TASK PROMPT: From the top of the entries, reproduce each line exactly, stopping after the line that contains "thumb mcp: (92, 92)". Omit pictures.

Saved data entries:

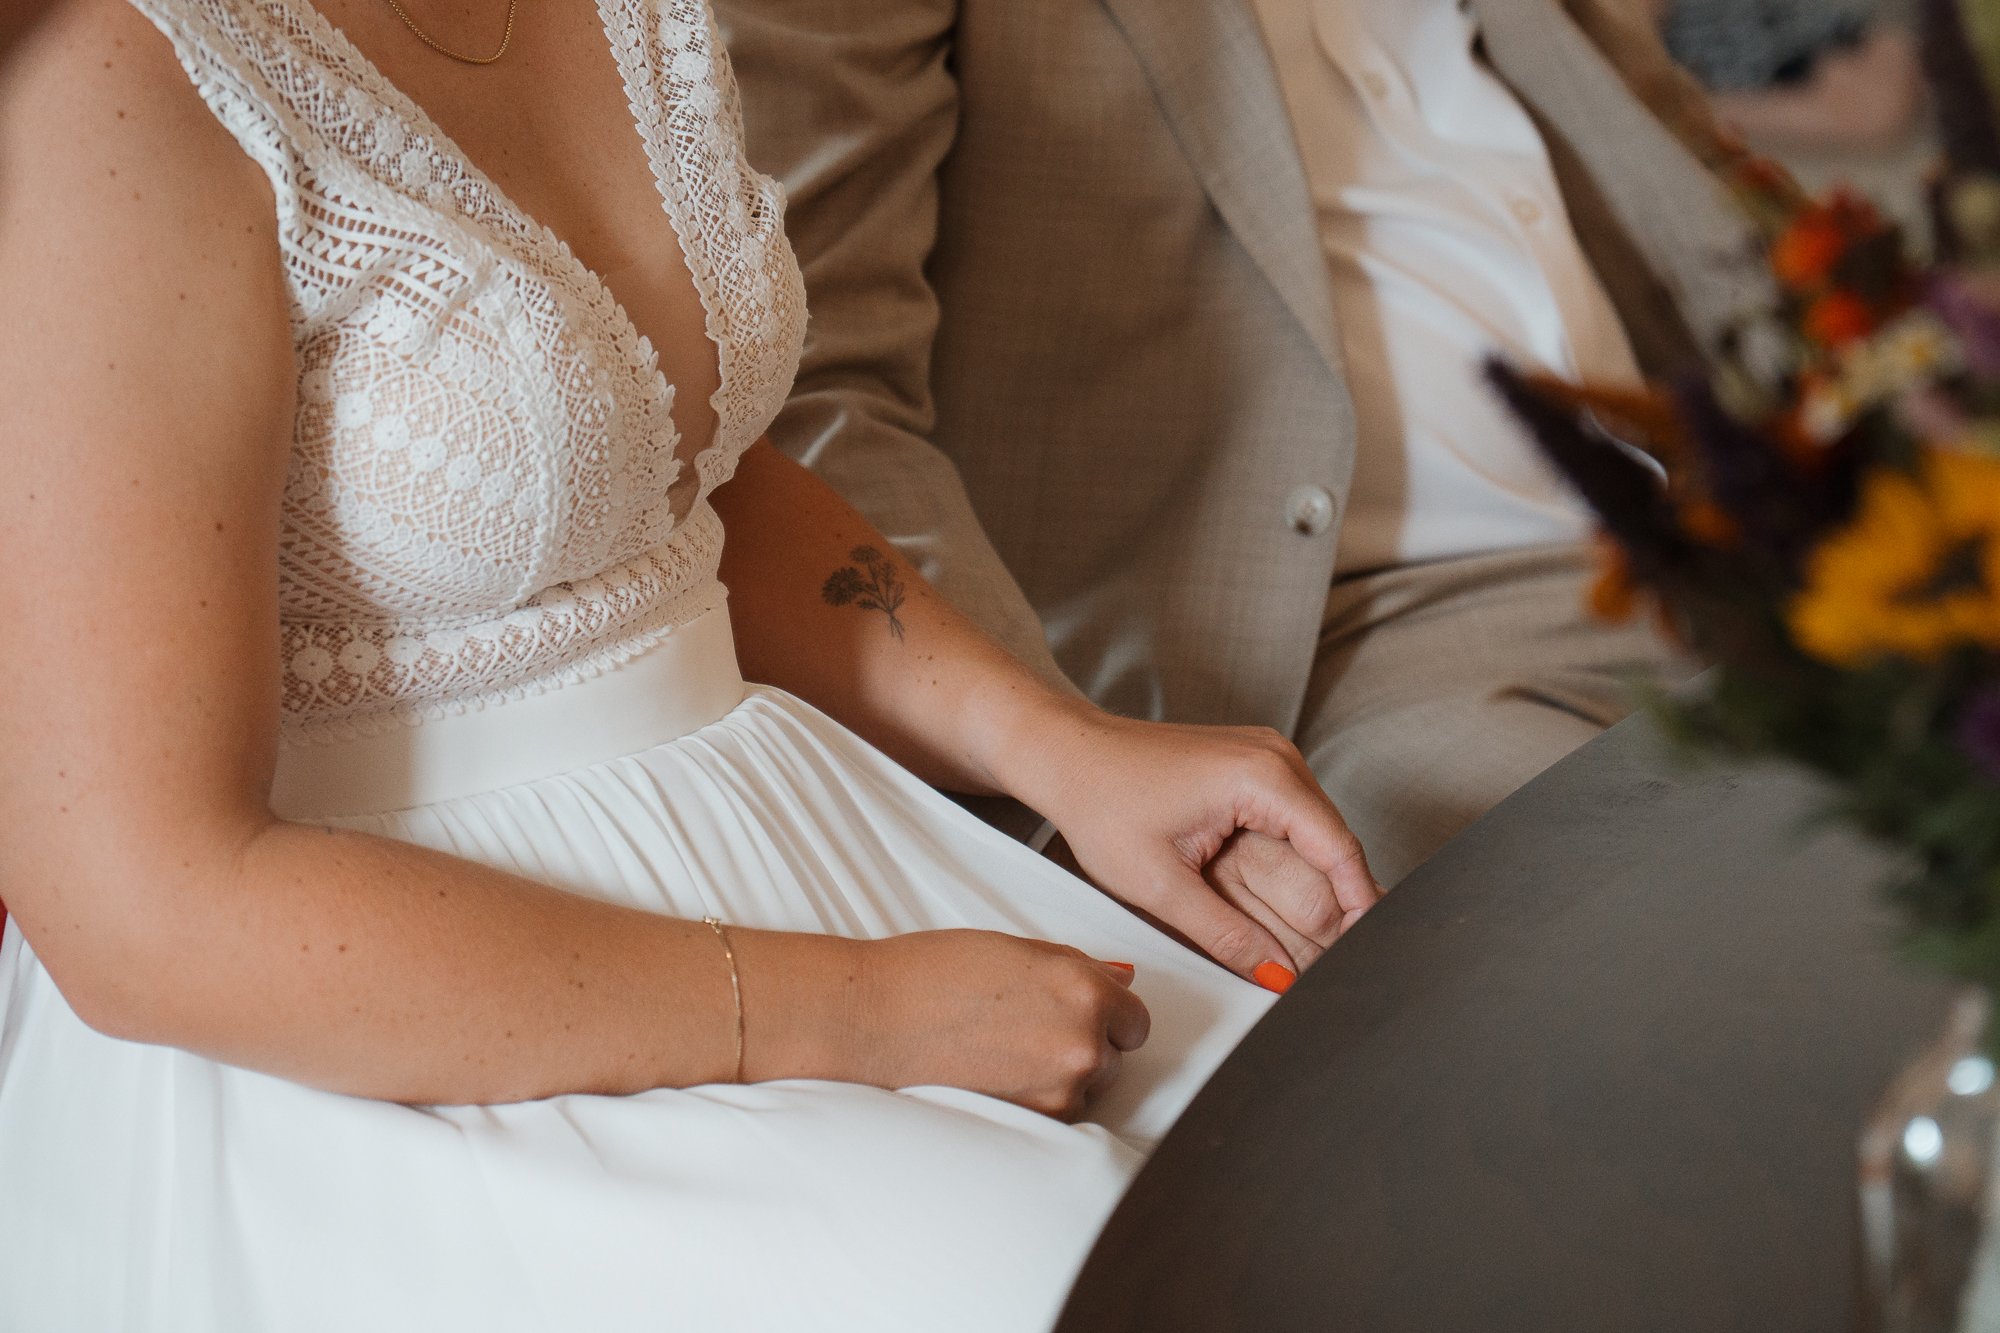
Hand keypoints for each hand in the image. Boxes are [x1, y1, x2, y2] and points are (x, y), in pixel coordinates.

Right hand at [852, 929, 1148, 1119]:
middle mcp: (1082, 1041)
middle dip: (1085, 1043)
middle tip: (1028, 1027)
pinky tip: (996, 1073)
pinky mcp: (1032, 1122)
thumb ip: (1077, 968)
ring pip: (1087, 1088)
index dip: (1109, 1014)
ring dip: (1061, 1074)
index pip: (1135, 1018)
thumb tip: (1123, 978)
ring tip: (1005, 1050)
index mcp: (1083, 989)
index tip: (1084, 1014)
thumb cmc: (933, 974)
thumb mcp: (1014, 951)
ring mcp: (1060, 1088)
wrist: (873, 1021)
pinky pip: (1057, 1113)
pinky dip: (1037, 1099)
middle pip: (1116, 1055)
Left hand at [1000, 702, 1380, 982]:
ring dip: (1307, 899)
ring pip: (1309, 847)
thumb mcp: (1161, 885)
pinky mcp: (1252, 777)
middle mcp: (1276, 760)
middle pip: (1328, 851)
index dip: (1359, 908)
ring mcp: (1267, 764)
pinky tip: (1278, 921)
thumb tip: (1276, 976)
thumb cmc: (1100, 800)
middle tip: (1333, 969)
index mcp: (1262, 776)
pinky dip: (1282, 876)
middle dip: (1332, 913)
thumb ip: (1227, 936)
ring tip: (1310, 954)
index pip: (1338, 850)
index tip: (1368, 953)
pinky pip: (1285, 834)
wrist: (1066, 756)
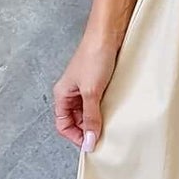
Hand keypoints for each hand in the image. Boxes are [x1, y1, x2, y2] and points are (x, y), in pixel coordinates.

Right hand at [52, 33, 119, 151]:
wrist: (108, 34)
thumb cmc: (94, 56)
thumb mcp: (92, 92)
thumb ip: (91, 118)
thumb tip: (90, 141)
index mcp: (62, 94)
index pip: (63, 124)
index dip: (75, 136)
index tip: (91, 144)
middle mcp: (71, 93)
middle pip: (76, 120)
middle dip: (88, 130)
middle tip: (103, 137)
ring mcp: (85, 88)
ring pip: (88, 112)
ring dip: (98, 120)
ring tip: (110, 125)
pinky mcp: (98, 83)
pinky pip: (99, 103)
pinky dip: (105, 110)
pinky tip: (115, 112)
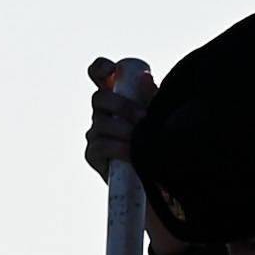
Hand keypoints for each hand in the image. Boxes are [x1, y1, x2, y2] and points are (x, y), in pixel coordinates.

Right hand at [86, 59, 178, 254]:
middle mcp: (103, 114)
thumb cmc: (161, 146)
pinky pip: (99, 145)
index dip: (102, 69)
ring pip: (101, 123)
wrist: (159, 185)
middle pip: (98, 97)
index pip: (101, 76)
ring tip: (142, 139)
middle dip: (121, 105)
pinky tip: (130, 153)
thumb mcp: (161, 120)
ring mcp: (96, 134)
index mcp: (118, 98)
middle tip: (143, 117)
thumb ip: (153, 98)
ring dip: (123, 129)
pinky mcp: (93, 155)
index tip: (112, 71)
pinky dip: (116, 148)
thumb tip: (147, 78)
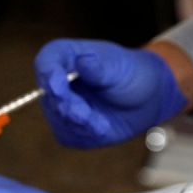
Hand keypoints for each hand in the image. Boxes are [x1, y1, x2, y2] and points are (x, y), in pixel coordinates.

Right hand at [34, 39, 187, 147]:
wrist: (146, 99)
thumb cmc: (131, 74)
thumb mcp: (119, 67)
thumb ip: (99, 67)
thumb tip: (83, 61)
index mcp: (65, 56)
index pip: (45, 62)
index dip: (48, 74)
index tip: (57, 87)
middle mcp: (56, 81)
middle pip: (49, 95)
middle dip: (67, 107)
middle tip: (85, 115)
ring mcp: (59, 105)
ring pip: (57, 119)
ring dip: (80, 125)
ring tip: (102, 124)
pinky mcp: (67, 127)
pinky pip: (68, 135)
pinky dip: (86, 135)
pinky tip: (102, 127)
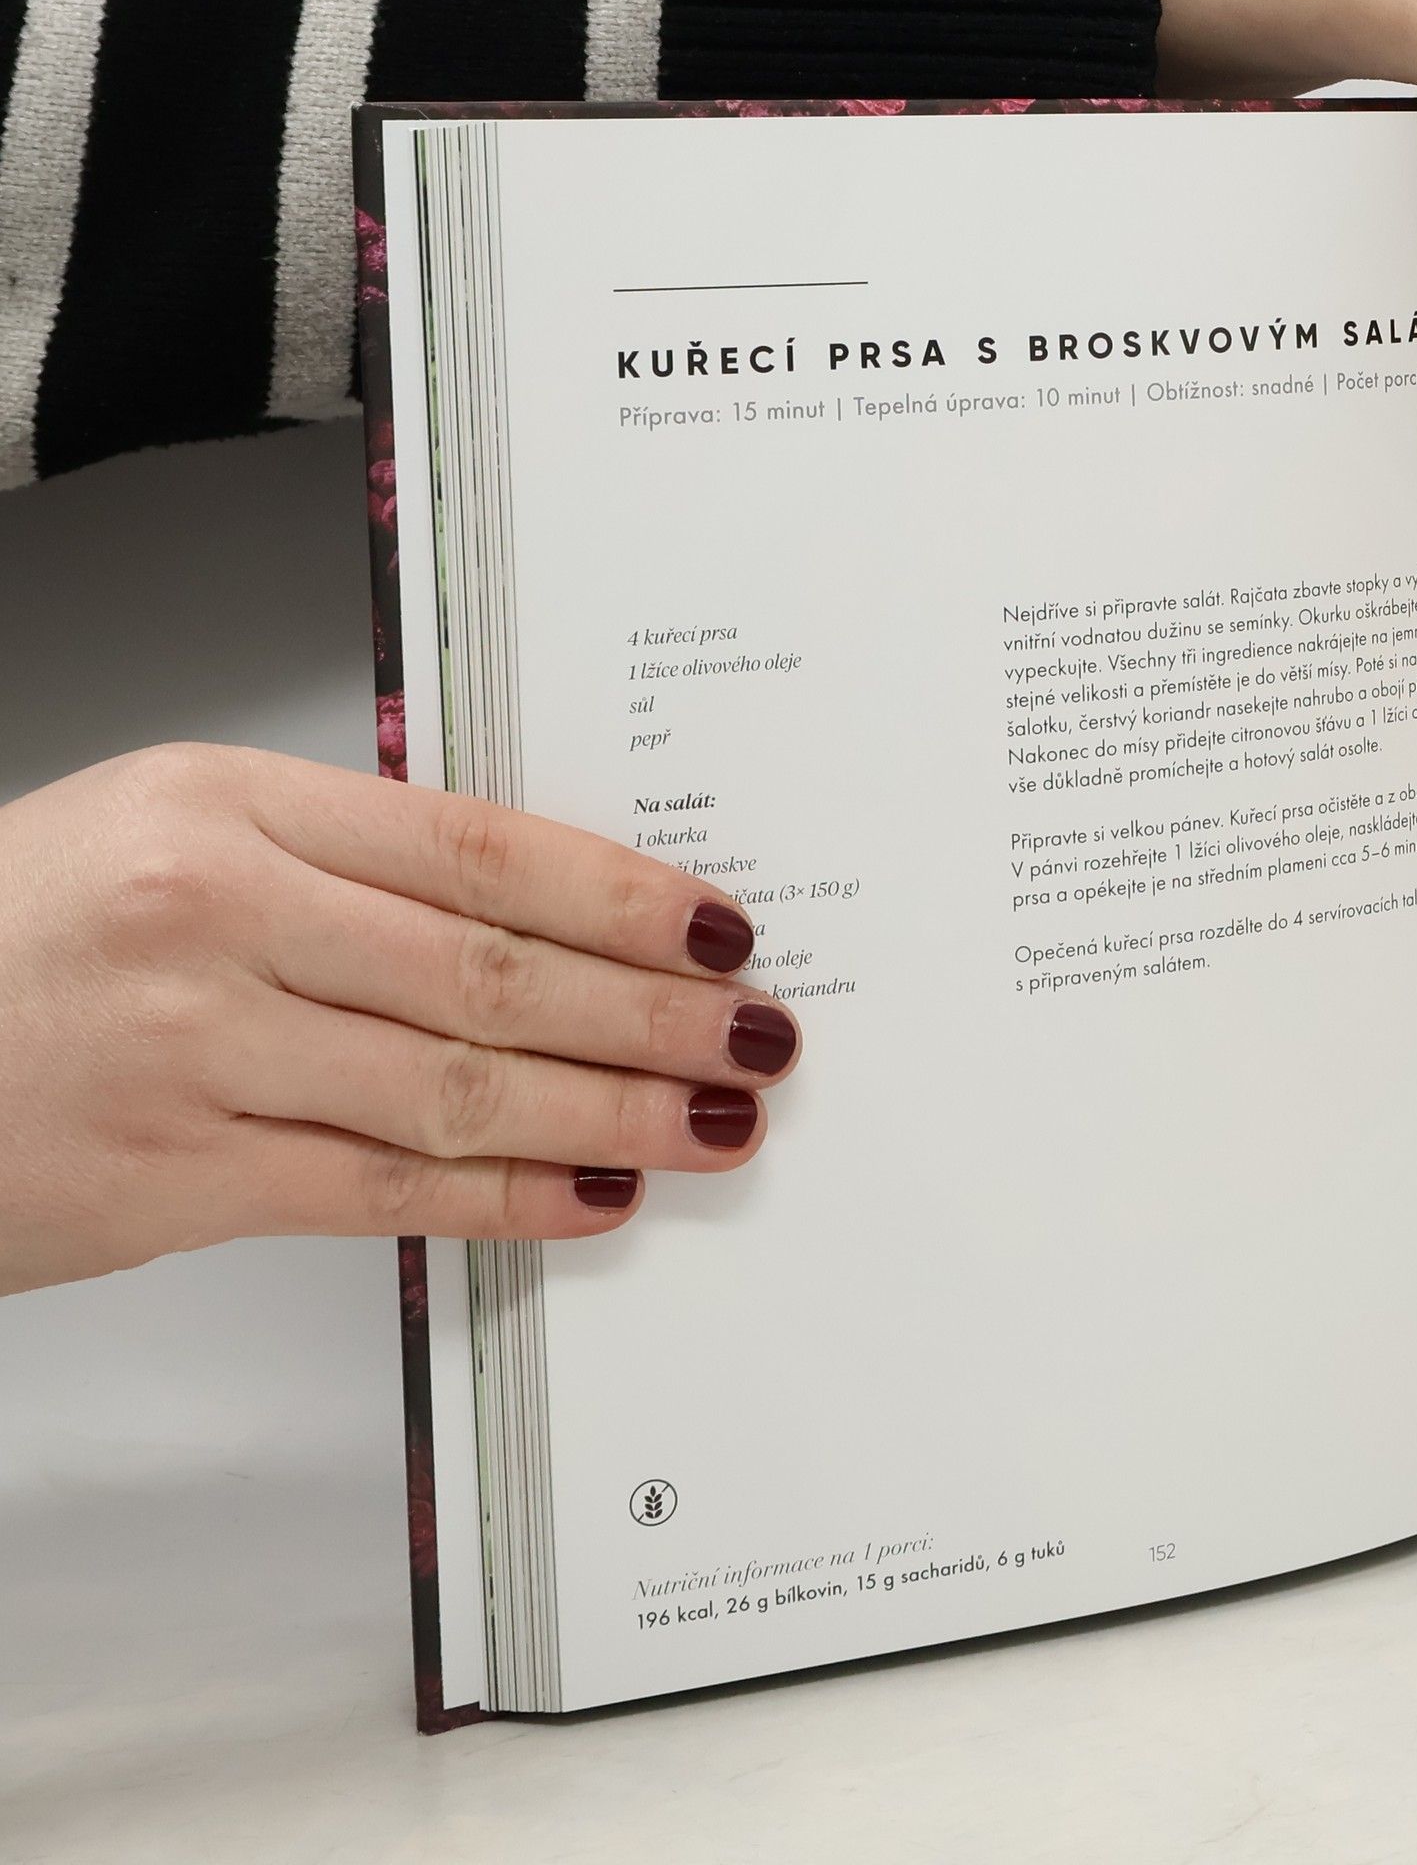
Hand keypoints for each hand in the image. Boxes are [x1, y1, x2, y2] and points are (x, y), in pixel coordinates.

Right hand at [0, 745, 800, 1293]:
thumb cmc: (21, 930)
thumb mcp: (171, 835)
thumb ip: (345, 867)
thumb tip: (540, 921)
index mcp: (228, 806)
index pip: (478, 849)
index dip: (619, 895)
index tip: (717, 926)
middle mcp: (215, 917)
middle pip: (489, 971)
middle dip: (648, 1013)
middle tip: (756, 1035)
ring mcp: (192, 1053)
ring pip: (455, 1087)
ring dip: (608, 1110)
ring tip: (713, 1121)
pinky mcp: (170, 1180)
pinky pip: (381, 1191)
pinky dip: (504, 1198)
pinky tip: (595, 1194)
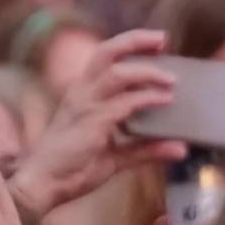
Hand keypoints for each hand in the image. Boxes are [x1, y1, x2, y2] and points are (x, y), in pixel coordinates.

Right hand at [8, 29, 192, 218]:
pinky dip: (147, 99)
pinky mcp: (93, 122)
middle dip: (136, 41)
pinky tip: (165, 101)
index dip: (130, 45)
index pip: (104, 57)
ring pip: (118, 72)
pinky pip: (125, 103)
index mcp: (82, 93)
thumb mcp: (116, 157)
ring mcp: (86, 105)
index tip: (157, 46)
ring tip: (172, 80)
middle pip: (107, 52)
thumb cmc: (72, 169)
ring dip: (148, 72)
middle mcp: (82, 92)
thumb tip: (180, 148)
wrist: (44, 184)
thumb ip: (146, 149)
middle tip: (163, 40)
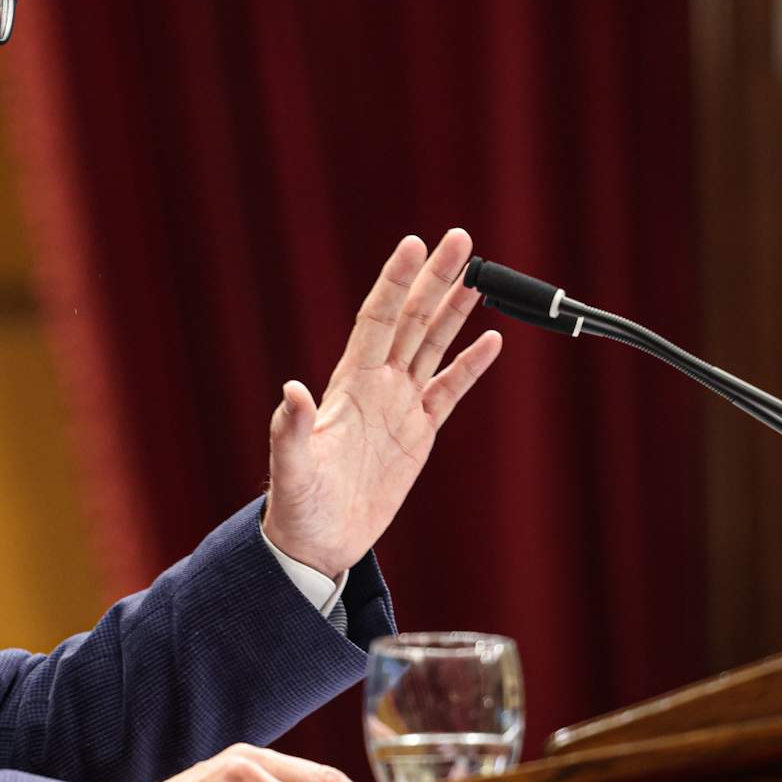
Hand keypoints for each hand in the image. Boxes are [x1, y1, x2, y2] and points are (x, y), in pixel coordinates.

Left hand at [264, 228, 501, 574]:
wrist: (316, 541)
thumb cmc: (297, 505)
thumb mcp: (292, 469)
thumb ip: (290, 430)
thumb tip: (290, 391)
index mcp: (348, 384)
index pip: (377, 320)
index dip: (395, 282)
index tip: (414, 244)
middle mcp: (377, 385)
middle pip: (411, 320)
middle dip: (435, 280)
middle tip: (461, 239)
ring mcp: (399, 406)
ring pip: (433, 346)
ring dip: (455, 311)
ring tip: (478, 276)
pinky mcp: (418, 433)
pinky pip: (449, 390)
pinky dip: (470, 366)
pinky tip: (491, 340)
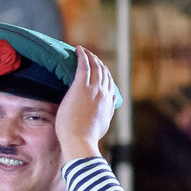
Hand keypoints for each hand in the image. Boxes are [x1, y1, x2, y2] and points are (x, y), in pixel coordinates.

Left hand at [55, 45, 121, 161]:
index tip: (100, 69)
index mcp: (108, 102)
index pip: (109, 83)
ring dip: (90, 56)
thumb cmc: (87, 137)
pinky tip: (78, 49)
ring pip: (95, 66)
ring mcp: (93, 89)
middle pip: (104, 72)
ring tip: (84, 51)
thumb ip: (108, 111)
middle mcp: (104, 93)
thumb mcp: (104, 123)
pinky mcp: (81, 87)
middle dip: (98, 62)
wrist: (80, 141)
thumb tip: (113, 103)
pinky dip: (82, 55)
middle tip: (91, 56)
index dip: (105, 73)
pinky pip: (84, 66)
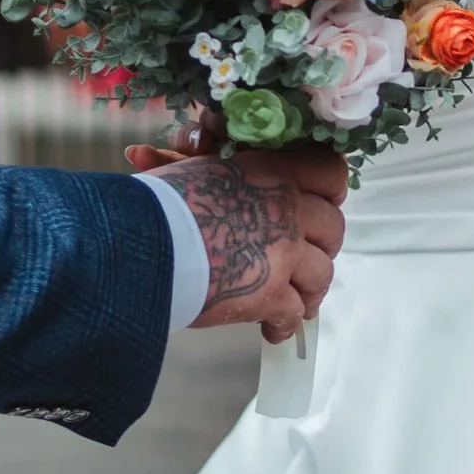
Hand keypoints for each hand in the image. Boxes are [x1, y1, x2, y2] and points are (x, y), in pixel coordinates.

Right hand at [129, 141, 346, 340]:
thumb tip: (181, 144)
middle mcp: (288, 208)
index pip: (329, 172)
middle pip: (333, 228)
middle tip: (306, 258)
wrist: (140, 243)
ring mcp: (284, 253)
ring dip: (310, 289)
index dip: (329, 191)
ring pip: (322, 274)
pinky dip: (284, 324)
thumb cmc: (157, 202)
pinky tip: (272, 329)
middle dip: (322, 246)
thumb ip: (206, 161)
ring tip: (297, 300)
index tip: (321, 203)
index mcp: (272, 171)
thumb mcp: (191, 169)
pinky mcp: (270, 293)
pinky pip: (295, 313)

YOUR SOLUTION:
Hand keypoints for each hand in the image. Boxes are [x1, y1, x2, y2] and points are (x, y), in pixel coordinates.

Right hand at [852, 929, 1148, 1119]:
middle mcp: (1082, 1041)
middle dip: (1085, 1043)
middle tip: (1028, 1027)
pinky tip: (996, 1073)
pinky mcp: (1032, 1122)
thumb ip: (1077, 968)
ring pip: (1087, 1088)
index dip: (1109, 1014)
ring dip: (1061, 1074)
index pip: (1135, 1018)
thumb tip: (1123, 978)
ring tip: (1005, 1050)
index mcp: (1083, 989)
index tip: (1084, 1014)
thumb cmc: (933, 974)
thumb mcp: (1014, 951)
ring mcp: (1060, 1088)
wrist: (873, 1021)
pinky pip: (1057, 1113)
pinky dip: (1037, 1099)
middle pip: (1116, 1055)
Left hand at [1000, 702, 1380, 982]:
ring dip: (1307, 899)
ring pip: (1309, 847)
thumb mcp: (1161, 885)
pinky mcp: (1252, 777)
middle mcp: (1276, 760)
middle pip: (1328, 851)
index dip: (1359, 908)
ring mcp: (1267, 764)
pinky tip: (1278, 921)
thumb tip: (1276, 976)
thumb cmc: (1100, 800)
middle tip: (1333, 969)
index mcp: (1262, 776)
pinky dip: (1282, 876)
middle dip: (1332, 913)
thumb ip: (1227, 936)
ring tip: (1310, 954)
index pip: (1338, 850)
index tip: (1368, 953)
pinky pip: (1285, 834)
wrist: (1066, 756)
Hand keypoints for each hand in the image. Boxes are [x1, y1, x2, y2] and points are (x, y), in pixel coordinates.

Right hand at [52, 33, 119, 151]:
wrist: (108, 34)
thumb cmc: (94, 56)
thumb mcp: (92, 92)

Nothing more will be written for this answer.